Haag remains optimistic about the need for this information. He recently emailed an announcement about an upcoming event to 500 community leaders and asked them to pass it along. Within a few hours, his message reached thousands. “Now I’m getting a rebound of sorts,” he said, “people sending me invitations to their events.”
His goal continues to be an exceptional and flawless site, but he recently arrived at the conclusion that at some point, the site needs to go live. As a fellow board member put it to him, “A Chevy will work just fine right now even if our dream is to have a Cadillac.”
Catawba RiverViews is expected to launch in late June 2011.
September 2010
Most news sites simply aim to cover their communities and report the latest stories. The River District News, however, has loftier aspirations: to “help drive an innovative environmental makeover along one of America’s most endangered rivers.”
Rich Haag is communications director for the Catawba River District, the nonprofit group leading the effort to bring sustainable living to a 16,000-acre stretch of the river, the source of drinking water for more than a million people in the Charlotte, N.C. region.
Sponsored by the Catawba River District, the River District News will support the effort by facilitating a community dialogue to share news, give feedback and build a common vision for the area. Their methods of news distribution will include a central website, PTA newsletters, group websites, citizen-activist e- news blasts and community gatherings.
According to Haag, the River District News has already accomplished much in building bridges, growing skills and gaining allies. Over the summer, they laid the groundwork for a successful launch in four parts:
Though the River District News has made significant progress, they are struggling with common obstacles as well.
“Our two biggest challenges since receiving the New Voices grant will sound familiar: finding more funding and juggling limited time from our volunteers,” Haag said.
The national recession has stopped most construction across the Charlotte region, proving problematic for a funding model that depends largely on new construction.
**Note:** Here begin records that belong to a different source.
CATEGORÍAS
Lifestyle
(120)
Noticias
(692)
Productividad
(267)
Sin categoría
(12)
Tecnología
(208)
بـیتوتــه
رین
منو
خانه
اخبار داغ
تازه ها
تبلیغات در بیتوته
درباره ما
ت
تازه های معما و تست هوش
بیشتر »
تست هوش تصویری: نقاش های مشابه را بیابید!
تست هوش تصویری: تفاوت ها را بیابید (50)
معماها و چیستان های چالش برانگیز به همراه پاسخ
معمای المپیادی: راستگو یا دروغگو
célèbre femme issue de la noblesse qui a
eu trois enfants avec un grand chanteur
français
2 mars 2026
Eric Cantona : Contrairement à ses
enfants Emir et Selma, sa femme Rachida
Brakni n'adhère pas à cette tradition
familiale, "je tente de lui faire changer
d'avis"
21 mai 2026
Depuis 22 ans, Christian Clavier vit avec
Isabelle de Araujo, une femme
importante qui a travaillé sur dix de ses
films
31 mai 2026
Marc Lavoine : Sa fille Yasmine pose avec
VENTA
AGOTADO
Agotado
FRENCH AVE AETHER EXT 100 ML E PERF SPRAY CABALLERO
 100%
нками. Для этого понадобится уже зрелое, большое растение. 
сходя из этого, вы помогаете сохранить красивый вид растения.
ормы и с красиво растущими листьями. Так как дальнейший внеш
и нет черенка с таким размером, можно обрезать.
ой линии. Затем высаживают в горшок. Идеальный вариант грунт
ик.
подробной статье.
The executive committee has spent 2010 changing the project’s strategy, but not its mission.
“This refocusing has taken many hours of work by all volunteers, including me, to identify and pursue grant opportunities and business sponsorships,” he said. “This funding is also essential for us to continue RD News beyond next spring.”
Haag said the district would promote ways to improve the environment around existing structures, including suburban tract homes, historic village centers and century-old houses built for textile workers.
Next on the District’s agenda is making the move from laying groundwork to building the foundation.
THE PLAN
As for the website, Haag says the first iteration will serve as a stake in the ground and be a talking point in discussions with other groups. It will have core functionality for posting news, promoting activities, linking to others and publicizing the Facebook connection.
The Catawba River District has identified several major funding opportunities, including a Sustainable Communities planning grant from the Environmental Protection Agency, the Department of Transportation and Housing and Urban Development; federal weatherization grants and creation of a job-training center at the ReVenture renewable energy facility.
Haag hopes to capitalize on these opportunities, as they would greatly affect the progress and exposure of River District News.